金融消費者に「人間と話す権利」が法的に認められる
アイルランドの新法により、金融サービス利用者がチャットボットではなく人間のオペレーターと直接話すことができる法的権利が認められる見通しだ。この権利は非対面の金融サービス全般に適用され、顧客サービスの「脱自動化」を促進することを目的としている。
背景メモ
アイルランド公共放送RTEの報道によると、アイルランド政府は2026年、金融サービス利用者がチャットボットではなく人間のオペレーターと話す権利を法律で保障する「ヒューマンタッチ権(Right to a Human Touch)」を導入した。この法律は銀行、保険会社、年金基金など金融業界全体を対象とし、特に電気通信や公共料金の窓口でも同様の権利が検討されている背景がある。
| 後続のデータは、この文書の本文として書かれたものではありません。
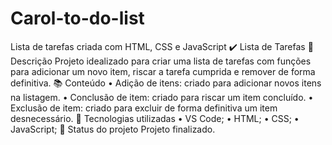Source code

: # Carol-to-do-list
Lista de tarefas criada com HTML, CSS e JavaScript
✔️ Lista de Tarefas
📝 Descrição
Projeto idealizado para criar uma lista de tarefas com funções para adicionar um novo item, riscar a tarefa cumprida e remover de forma definitiva.
📚 Conteúdo
•	Adição de itens: criado para adicionar novos itens na listagem.
•	Conclusão de item: criado para riscar um item concluído.
•	Exclusão de item: criado para excluir de forma definitiva um item desnecessário.
🔧 Tecnologias utilizadas
•	VS Code;
•	HTML;
•	CSS;
•	JavaScript;
🎯 Status do projeto
Projeto finalizado.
- 背景には、カスタマーサービスの自動化が急速に進み、複雑な問い合わせや苦情処理でチャットボットが対応不能なケースが増加したことがある。
- 金融分野ではAIチャットボットによる誤情報提供や、自動化された債務回収が脆弱な消費者に過大な精神的負担を与える問題が欧州各国で顕在化。
- EUのAI規制法(AI Act)や一般データ保護規則(GDPR)では、自動意思決定に対する異議申し立て権が既に認められているが、アイルランドの新法はより具体的に「人間による対応」を義務化する点が新しい。
- 英国でも同様の動きがあり、金融行動監視機構(FCA)が2025年に顧客サポートにおける人間対応のガイドラインを強化している。